The two properties, both on Portugal’s popular beach region of The Algarve, are the 383-room Tivoli Marina Vilamoura, with the largest conference center in the region, and 248-room Tivoli Carvoeiro. According to Azora, its funds will continue targeting the sun-and-sand sector across Europe with more than 1.5 billion euros of total investment capacity .
2. UK Hotel Investment Jumps 135% Year Over Year
Business advisory Savills reports the outlook for the United Kingdom hotel investment marker is looking strong following the release of numbers that show a 135.2% year-over-year increase in the metric. It said U.K. hotel investment volumes came in at 1.7 billion pounds sterling ($2.3 billion) in the first half of 2021 across 59 deals.

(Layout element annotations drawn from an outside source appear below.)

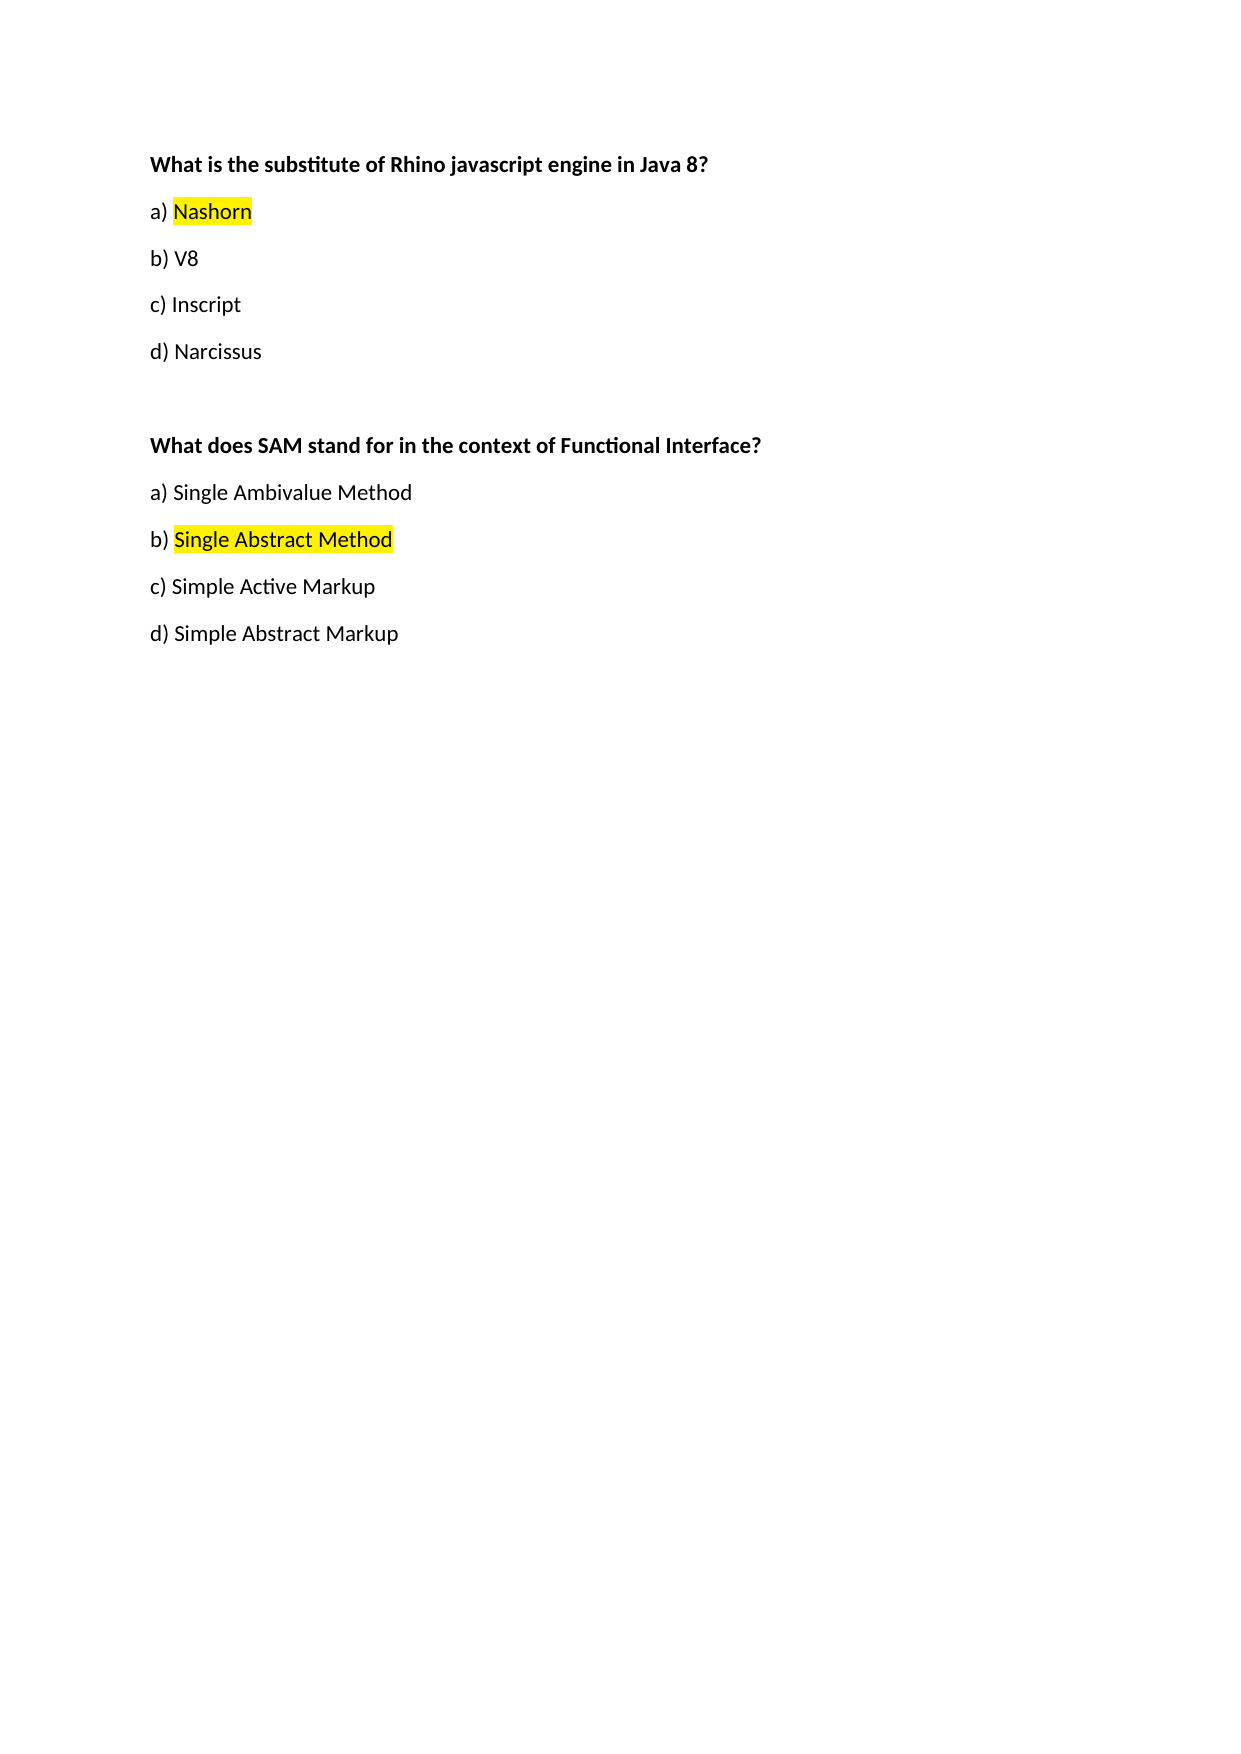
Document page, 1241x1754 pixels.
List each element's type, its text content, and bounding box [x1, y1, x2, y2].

text b) V8 [150, 244, 1090, 272]
text d) Simple Abstract Markup [150, 619, 1090, 647]
text c) Simple Active Markup [150, 572, 1090, 600]
text b) Single Abstract Method [150, 525, 1090, 553]
text What is the substitute of Rhino javascript engine in Java 8? [150, 150, 1090, 178]
text What does SAM stand for in the context of Functional Interface? [150, 431, 1090, 459]
text a) Single Ambivalue Method [150, 478, 1090, 506]
text d) Narcissus [150, 337, 1090, 366]
text a) Nashorn [150, 197, 1090, 225]
text c) Inscript [150, 291, 1090, 319]
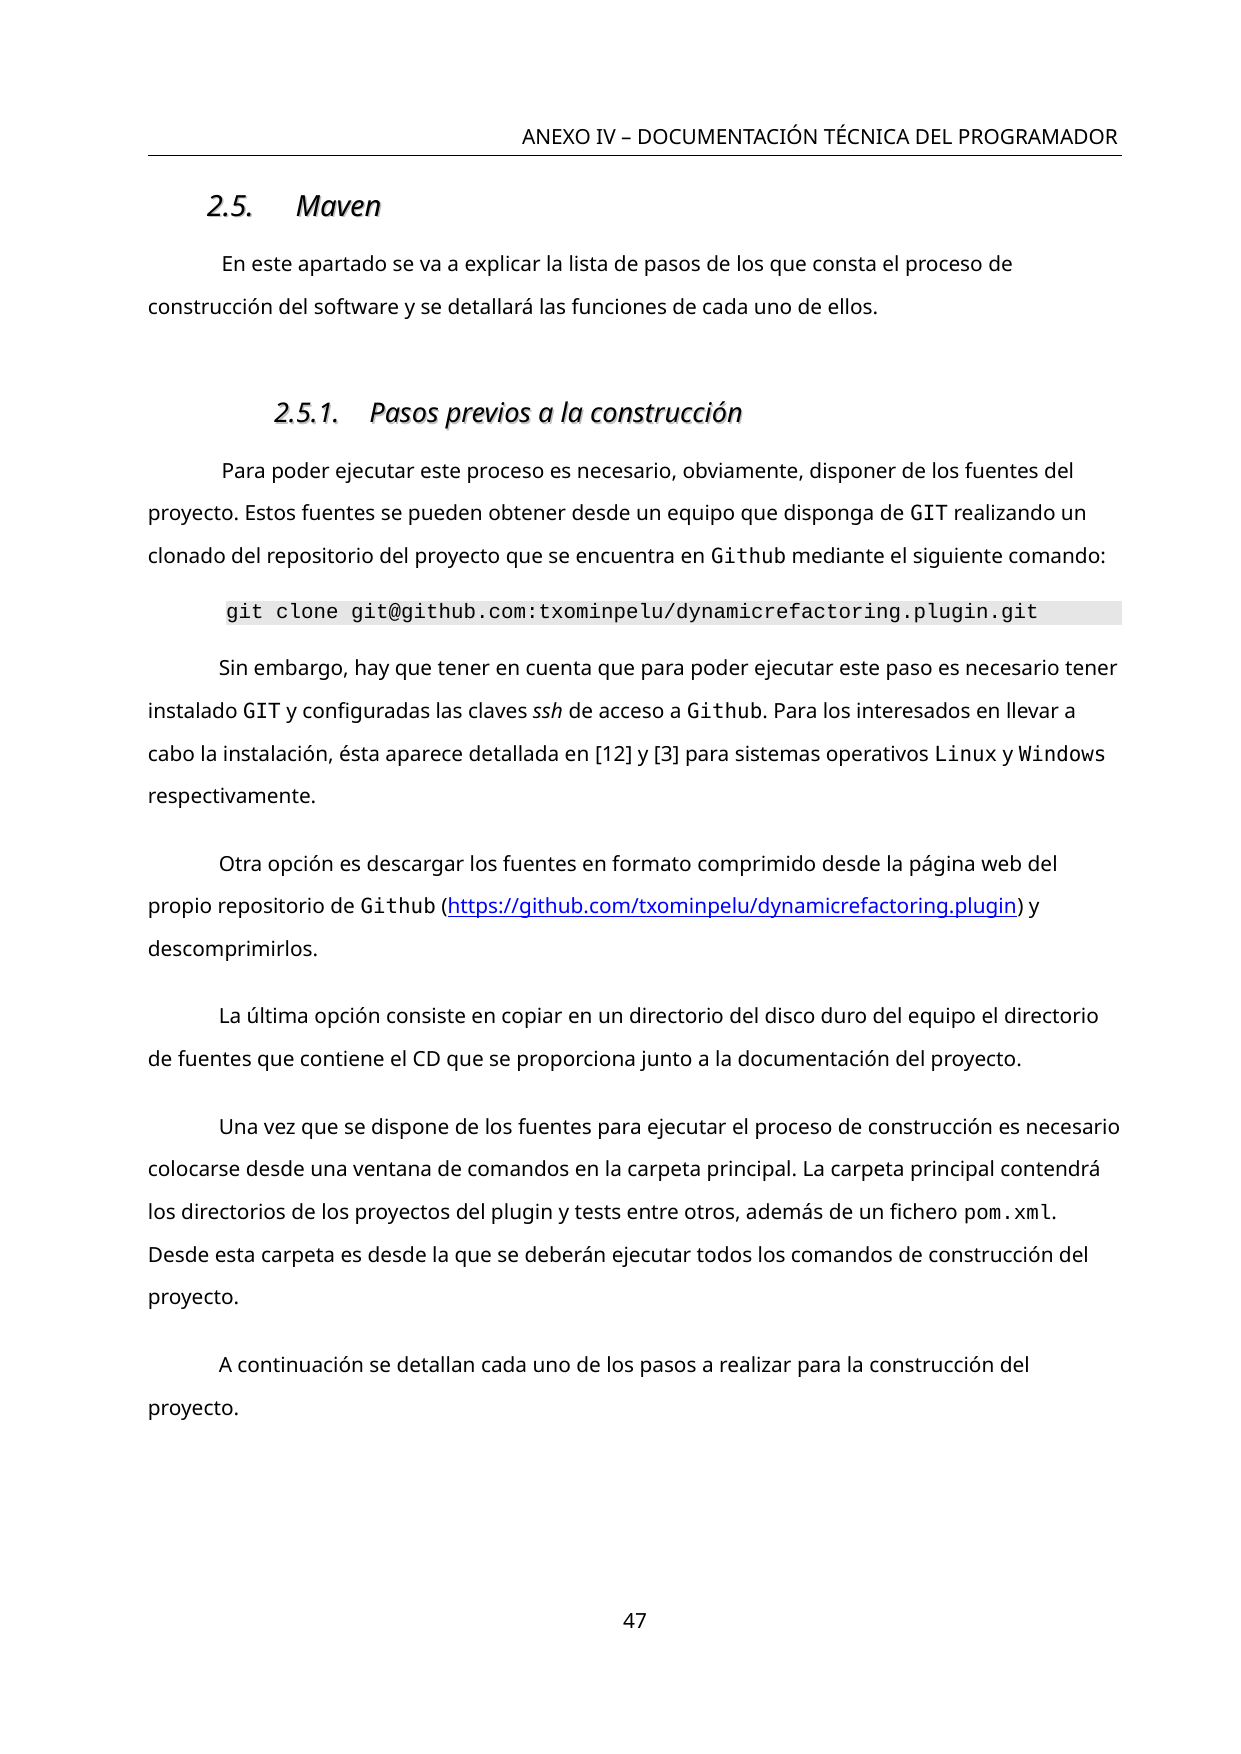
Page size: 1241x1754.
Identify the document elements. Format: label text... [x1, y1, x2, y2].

text En este apartado se va a explicar la lista de pasos de los que consta el proceso de construcción del software y se detallará las funciones de cada uno de ellos. [148, 249, 1122, 321]
text Una vez que se dispone de los fuentes para ejecutar el proceso de construcción es necesario colocarse desde una ventana de comandos en la carpeta principal. La carpeta principal contendrá los directorios de los proyectos del plugin y tests entre otros, además de un fichero pom.xml. Desde esta carpeta es desde la que se deberán ejecutar todos los comandos de construcción del proyecto. [148, 1112, 1122, 1311]
text La última opción consiste en copiar en un directorio del disco duro del equipo el directorio de fuentes que contiene el CD que se proporciona junto a la documentación del proyecto. [148, 1002, 1122, 1073]
subtitle Pasos previos a la construcción [339, 394, 1122, 431]
text A continuación se detallan cada uno de los pasos a realizar para la construcción del proyecto. [148, 1350, 1122, 1421]
text Otra opción es descargar los fuentes en formato comprimido desde la página web del propio repositorio de Github (https://github.com/txominpelu/dynamicrefactoring.plugin) y descomprimirlos. [148, 849, 1122, 962]
text Sin embargo, hay que tener en cuenta que para poder ejecutar este paso es necesario tener instalado GIT y configuradas las claves ssh de acceso a Github. Para los interesados en llevar a cabo la instalación, ésta aparece detallada en [12] y [3] para sistemas operativos Linux y Windows respectivamente. [148, 653, 1122, 810]
text Para poder ejecutar este proceso es necesario, obviamente, disponer de los fuentes del proyecto. Estos fuentes se pueden obtener desde un equipo que disponga de GIT realizando un clonado del repositorio del proyecto que se encuentra en Github mediante el siguiente comando: [148, 456, 1122, 569]
text git clone git@github.com:txominpelu/dynamicrefactoring.plugin.git [226, 601, 1122, 625]
subtitle Maven [207, 185, 1122, 224]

It added the volume is still low compared to the pre-pandemic five-year average of 2.43 billion pounds sterling for the same period. Regional U.K. assets accounted for 56.9% of investment volume and 78% share of transactions. Blackstone’s March acquisition of Bourne Leisure accounts for a large portion of volumes in the first half of the year.

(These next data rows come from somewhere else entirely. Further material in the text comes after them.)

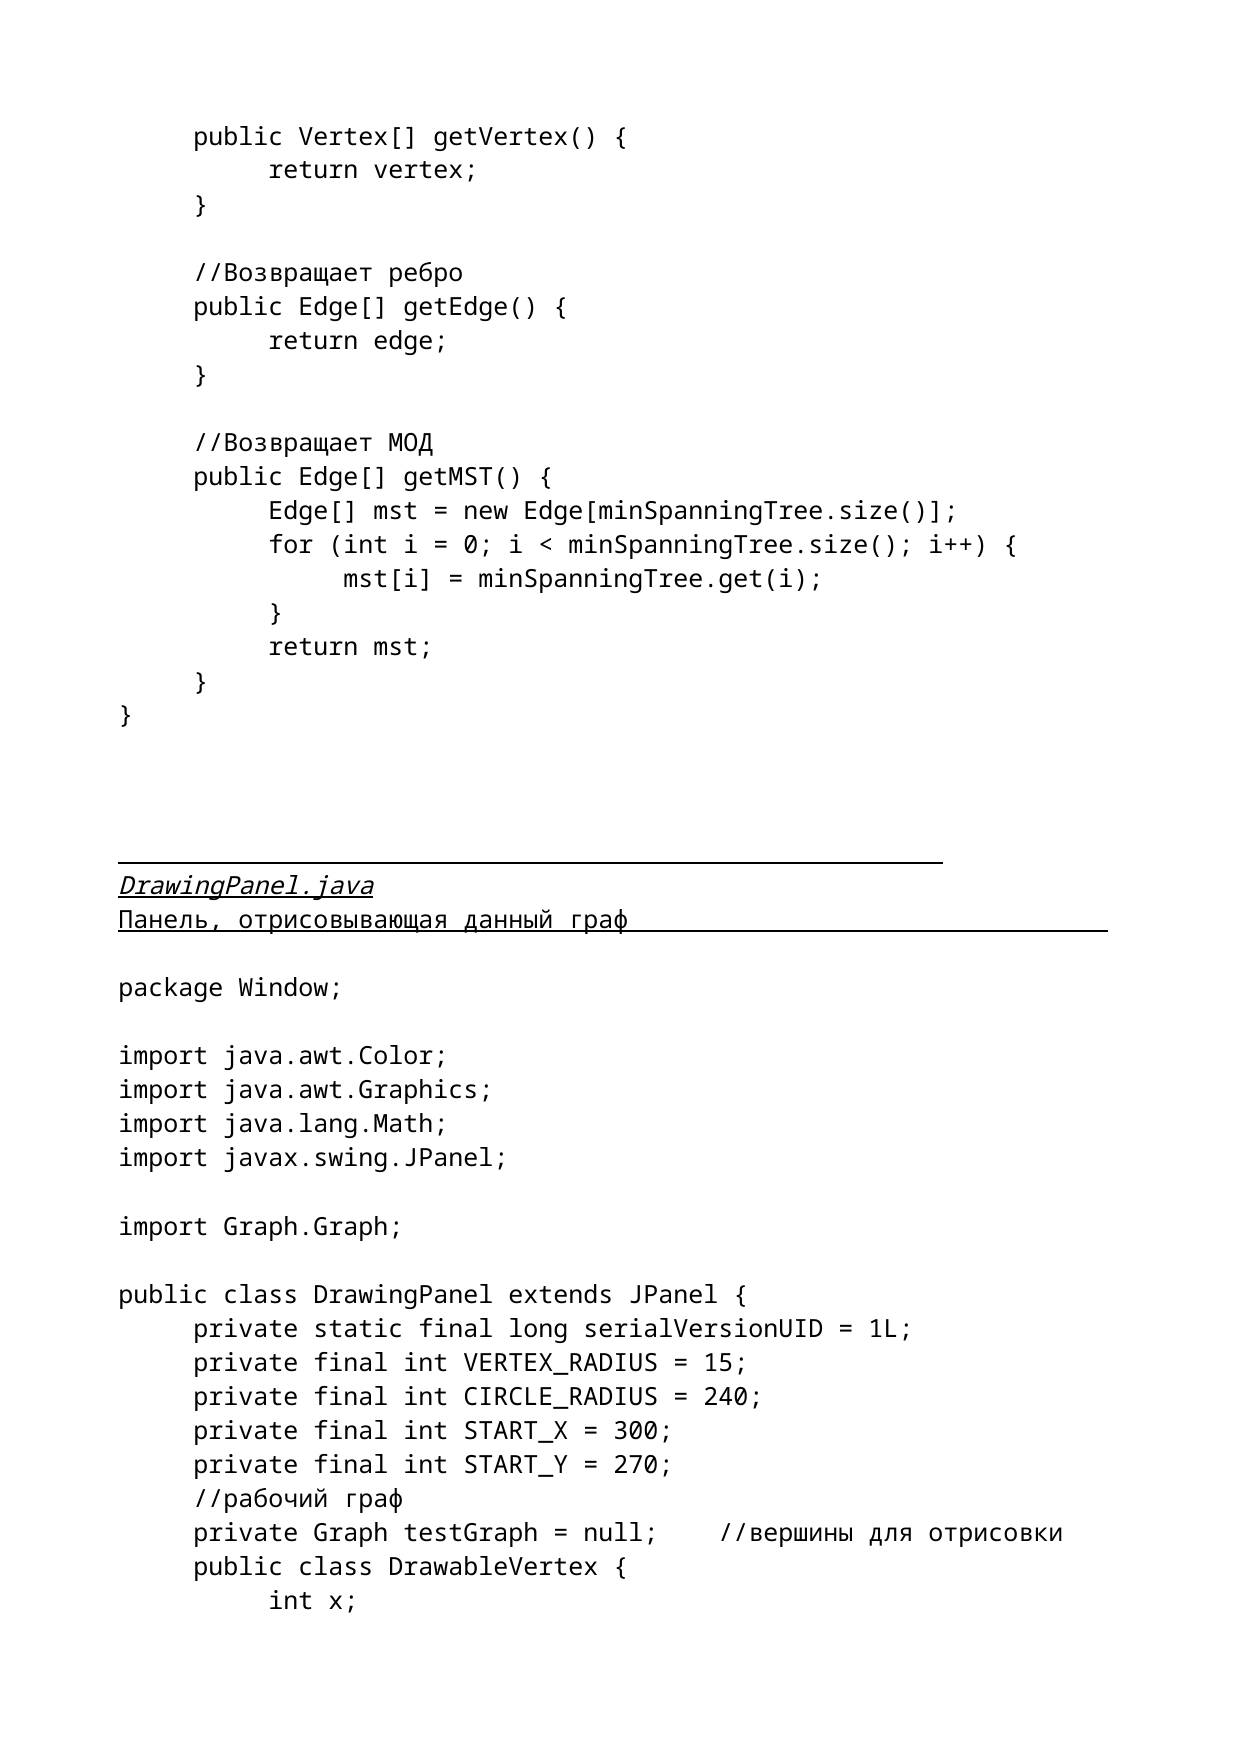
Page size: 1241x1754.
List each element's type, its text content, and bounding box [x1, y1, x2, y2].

text return edge; [118, 322, 1122, 357]
text int x; [118, 1583, 1122, 1617]
text private final int CIRCLE_RADIUS = 240; [118, 1378, 1122, 1412]
text private final int START_Y = 270; [118, 1447, 1122, 1481]
text public Vertex[] getVertex() { [118, 118, 1122, 152]
text Edge[] mst = new Edge[minSpanningTree.size()]; [118, 493, 1122, 527]
text } [118, 697, 1122, 731]
text import java.awt.Color; [118, 1038, 1122, 1072]
text public class DrawableVertex { [118, 1549, 1122, 1583]
text DrawingPanel.java [118, 833, 1122, 902]
text private final int VERTEX_RADIUS = 15; [118, 1344, 1122, 1378]
text private Graph testGraph = null; //вершины для отрисовки [118, 1515, 1122, 1549]
text return mst; [118, 629, 1122, 663]
text //Возвращает ребро [118, 254, 1122, 288]
text private static final long serialVersionUID = 1L; [118, 1310, 1122, 1344]
text } [118, 663, 1122, 697]
text package Window; [118, 970, 1122, 1004]
text } [118, 357, 1122, 391]
text public class DrawingPanel extends JPanel { [118, 1276, 1122, 1310]
text import java.awt.Graphics; [118, 1072, 1122, 1106]
text } [118, 186, 1122, 220]
text import java.lang.Math; [118, 1106, 1122, 1140]
text mst[i] = minSpanningTree.get(i); [118, 561, 1122, 595]
text } [118, 595, 1122, 629]
text public Edge[] getMST() { [118, 459, 1122, 493]
text public Edge[] getEdge() { [118, 288, 1122, 322]
text for (int i = 0; i < minSpanningTree.size(); i++) { [118, 527, 1122, 561]
text //рабочий граф [118, 1481, 1122, 1515]
text import javax.swing.JPanel; [118, 1140, 1122, 1174]
text Панель, отрисовывающая данный граф [118, 902, 1122, 936]
text private final int START_X = 300; [118, 1412, 1122, 1447]
text //Возвращает МОД [118, 425, 1122, 459]
text import Graph.Graph; [118, 1208, 1122, 1242]
text return vertex; [118, 152, 1122, 186]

Total investment volumes in London reached 732.1 million pounds sterling, a drop of 46% compared to the historic five year average. Savills said the “positive momentum demonstrates the robustness of the sector and emphasizes the green shoots that are being seen.”
3. Half a Million Jobs, $20 Billion in Taxes Lost in US
In its latest research, the American Hotel & Lodging Association reports that while leisure travel is returning, the hotel industry will have a long and uneven recovery, especially in urban destinations.
The study found that in the U.S., more than one in five direct hotel positions lost at the start of the pandemic, totaling 500,000 jobs, will not return by the end of 2021. Room revenue will fall from 2019 levels by $44 billion. The membership organization added that it projects occupancy will fall 10% from 2019 levels and that states and localities will lose more than $20 billion in unrealized tax revenue from hotels over the past two years.
4. UK Government Borrowing Falls, But Debt Close To GDP
The United Kingdom government saw its year-on-year June level of borrowing decline by 5.5 billion pounds sterling to 22.8 billion pounds sterling as its economy slowly recovers from lockdown. All of its borrowing across the pandemic, however, has pushed government debt to more than 2.2 trillion pounds sterling, approximately 99.7% of gross domestic product, a figure the country has not been seen since the early 1960s, the BBC reports.
The June 2021 borrowing number remains the second-highest for June since records began, the article states. The Institute for Fiscal Studies said it expected borrowing to be higher and warned that Rishi Sunak, the chancellor of the exchequer, has “very little room for maneuver” in the forthcoming Spending Review, likely to be in October or November.
5. US Life Expectancy Declines 1.5 Years
According to the U.S. Centers for Disease Control & Prevention, life expectancy in the U.S. fell by 1.5 years in 2020 due the pandemic and other crises. The fall marks the biggest decline since World War II, according to the Wall Street Journal. The newspaper reports that U.S. life expectancy now averages 77.3 years, “roughly the same level as in 2003, erasing years of hard-won gains in the nation’s public health.”
The CDC added the female population saw a decline of 1.2 years, with COVID-19 contributing 79.8% of that decline, while the male population saw a 1.8-year decline, with COVID-19 contributing 68.7%.